In 1904 the enrollment had become so large that the voters voted to build an addition on the building so that they would have two rooms and two teachers. A committee was appointed to look into the cost and report at a later special meeting. At the special meeting the committee made their report after which it was voted not to build and $100 was raised for current expenses. In 1905 they still did not build but with 90 children in the district between 4 and 20 they voted to take no children until they were six years old. In 1906 we find that they voted again to build the addition about 20' by 24'. They raised $600 but later at a special meeting changed that to $900 to pay for the addition. Money was borrowed for which they paid 3½% interest.
In 1929 the old building was torn down and the present modern building erected in its place. This year, 1947-48 with the district slightly larger than at that time, the enrollment is 14.
The teachers who have
taught here since 1900 are:
Many of the people of this region attended church in Thompson Valley where it was held in a building erected for school and church about 1840. In 1875 the cornerstone was laid for the church which still stands (1949). Today in the era of cars and good roads few people attend this church, most going to Augusta to the different churches there.

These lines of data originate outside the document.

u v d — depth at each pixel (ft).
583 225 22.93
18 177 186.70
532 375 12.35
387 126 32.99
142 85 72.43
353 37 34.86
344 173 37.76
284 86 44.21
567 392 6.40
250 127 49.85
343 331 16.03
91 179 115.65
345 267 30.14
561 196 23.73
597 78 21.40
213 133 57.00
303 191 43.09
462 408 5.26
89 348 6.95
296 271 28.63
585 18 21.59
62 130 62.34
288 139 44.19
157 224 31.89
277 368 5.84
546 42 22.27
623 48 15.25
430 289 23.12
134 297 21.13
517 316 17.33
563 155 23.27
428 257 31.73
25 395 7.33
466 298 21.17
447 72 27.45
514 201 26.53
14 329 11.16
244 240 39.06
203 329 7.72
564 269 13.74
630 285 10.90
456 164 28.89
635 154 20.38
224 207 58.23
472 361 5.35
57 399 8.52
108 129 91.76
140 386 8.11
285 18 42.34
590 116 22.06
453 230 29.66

In looking back over the bits of information we have been able to gather we find most of our early settlers came form the east and were of English and early American extraction. Some have come, lived awhile and have gone, others have stayed and their children's children have married and still live here. All have had a part in building the schools, churches and communities of Eau Claire County. What we have told of some families would be equally true of others. Today we find a good school, prosperous farms and neat farmsteads with very low percent of tenancy. Most of the farms have power machinery, electricity and many modern conveniences, which makes work easier. However, we find the people of today are confronted with some of the same problems as those of 50 or 75 or 100 years ago. Such problems as making a living, paying for farms, improving their schools and communities and adjusting themselves to a changing world.